Two Donald Trump-backed candidates won support from Michigan Republicans for attorney general and secretary of state at a convention on Saturday, paving the way to face off against Democratic incumbents in the fall.
The gathering of thousands of delegates was a test of Trump’s influence in the party.
His allies — Attorney General candidate Matthew DePerno, a lawyer, and Secretary of State candidate Kristina Karamo, a community college teacher — emerged victorious from the three-person fields at the 10 a.m. “endorsement” convention at the downtown Grand Rapids.
Political newcomers back Trump’s false claims about his 2020 loss in the swing state. They will be officially nominated at a second convention in August and will challenge Democratic Attorney General Dana Nessel and Secretary of State Jocelyn Benson in November.
Karamo won hands down with two-thirds of the vote. DePerno was just short of the necessary majority in a first vote. But he won a run-off against former legislative leader Tom Leonard which was halted and then restarted after the balloting order of the races did not match what was shown on the screens flanking the stage.
Trump has said his favorite candidates won’t let Michigan be “robbed” in the next presidential election. He lost the state by 154,000 votes to Joe Biden. Trump’s list, however, drew criticism from within a wing of the GOP that sees the candidates as ineligible in the fall and was frustrated that party leaders openly supported them rather than being neutral.

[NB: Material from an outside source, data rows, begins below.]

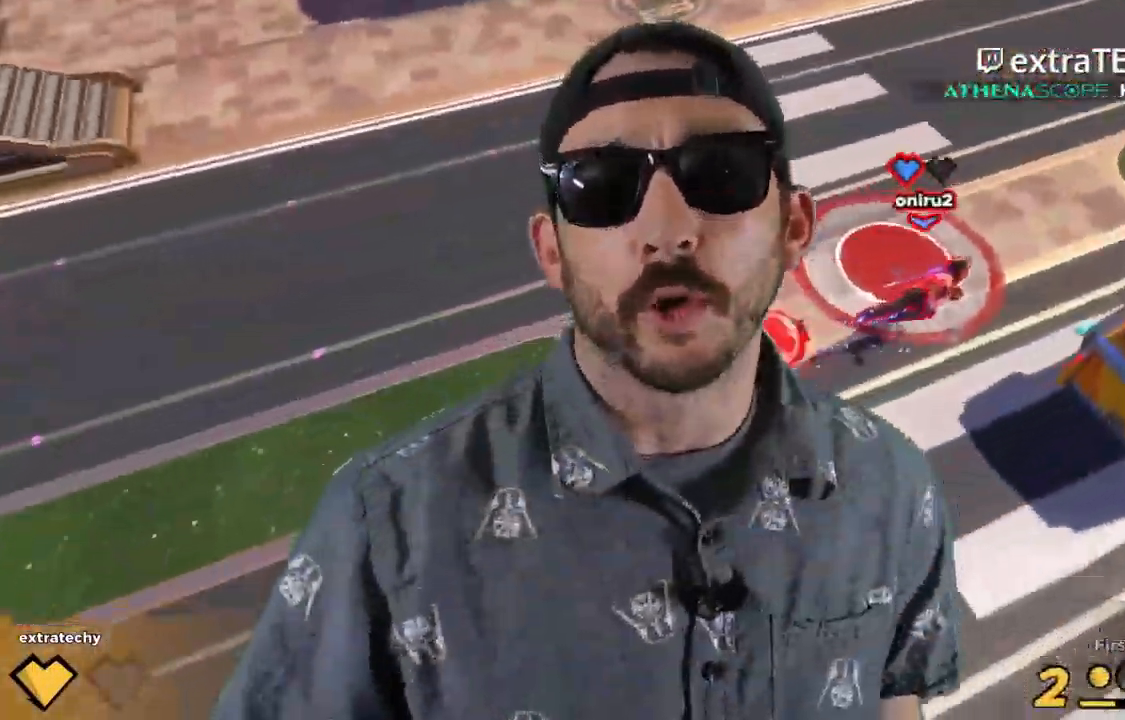
Gameplay with keyboard and mouse; each line is a JSON object with the keys held at the frame after it. "events" lists presses ("down") and releases ("up") of "1", "2", "3", "4", "5", "a", "alt", "c", "caps_lock", "ctrl", "d", "e", "f", "g", "q", "r", "s", "shift", "space", "t", "tab", "v", "w", "x" and "z" between this image and that frame as [ms after this image, input, new state], when the widget could be followed in between. No other keys are recorded. Mouse buttons are not recorded. Not read: mouse_move.
{"keys": ["a", "w"], "events": [[416, "a", "down"]]}
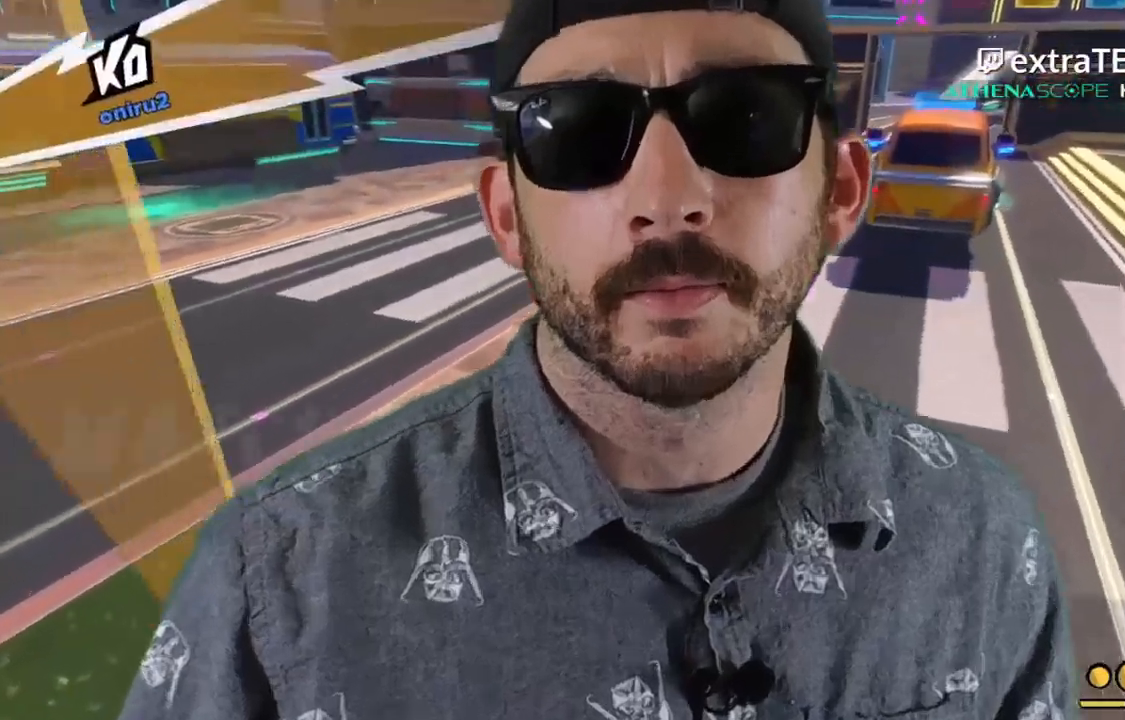
{"keys": []}
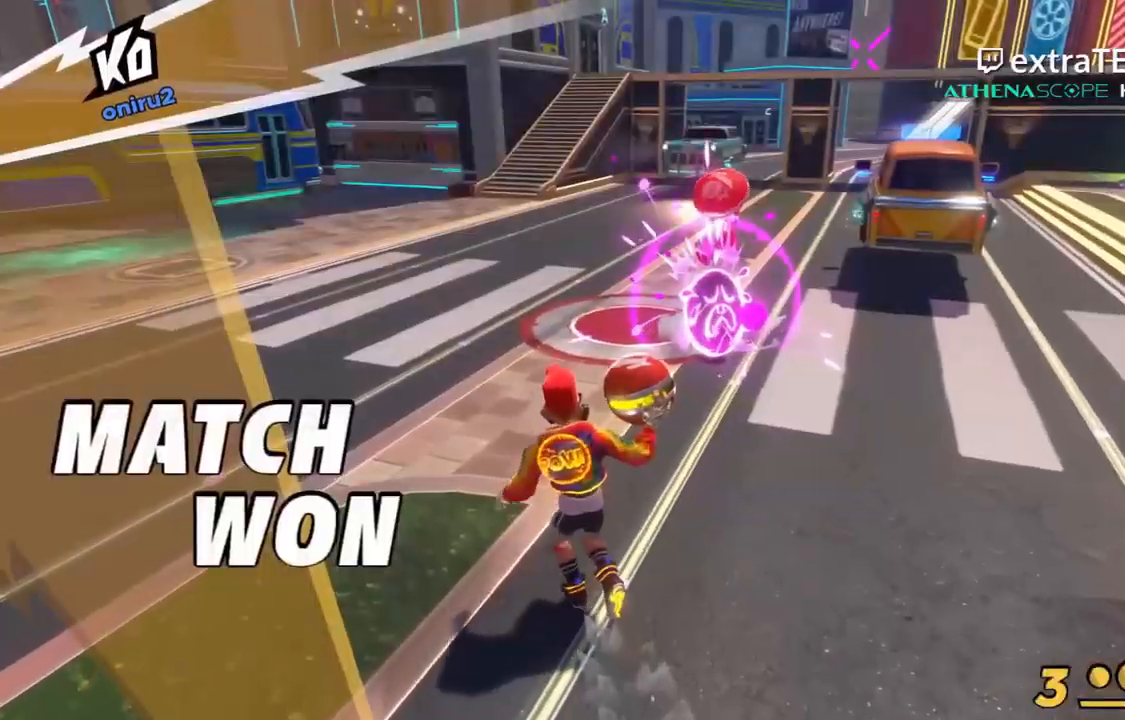
{"keys": [], "events": []}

DePerno’s main rival for the nomination was Leonard, the party’s 2018 attorney general nominee, whom Trump later named U.S. Attorney in West Michigan. State Rep. Ryan Berman, who finished third, urged his supporters to support Leonard in the second round.
Bernadette Smith, one of the party’s vice presidents, said DePerno “is the only candidate who will fight for electoral integrity.” As DePerno supporters marched to the front of the room to show their support, a video played of Trump touting DePerno and calling Leonard a “RINO” — or Republican in name only.
DePerno sued to no avail after human error led rural County Antrim to falsely show a local Biden victory over Trump. It was quickly corrected but was used to spread false information about voting material.
He could face repercussions in the Antrim trial. DePerno recently confirmed that the State Attorneys Grievance Board is investigating him.
Nessel launched a separate investigation last year after a Republican-led legislative committee said people were making baseless claims about results in Antrim to raise money or publicity for their own purposes. The panel report does not specify who should be investigated, but those named in it include DePerno.
In the race for Secretary of State, Karamo defeated State Rep. Beau LaFave and Chesterfield Township Clerk Cindy Berry.
“We are going to make sure our election results are something everyone can trust,” Karamo said.
In a sign of the pervasiveness of election lies, the party used machines to tally votes but, in a change, also counted ballots by hand in a compromise with activists.
The nominees for Michigan’s statewide races are chosen at conventions, except in the gubernatorial and U.S. Senate primaries. The midterm election climate should favor Republicans, but incumbent attorneys general and secretaries of state rarely lose.
The state’s Democratic Party has said Republicans should be “ashamed” of its endorsed candidates. Party chair Lavora Barnes called Karamo an “inexperienced fear-spreading extremist” and said DePerno was a Trump “lackey” willing to protect the former president but not all Michiganders.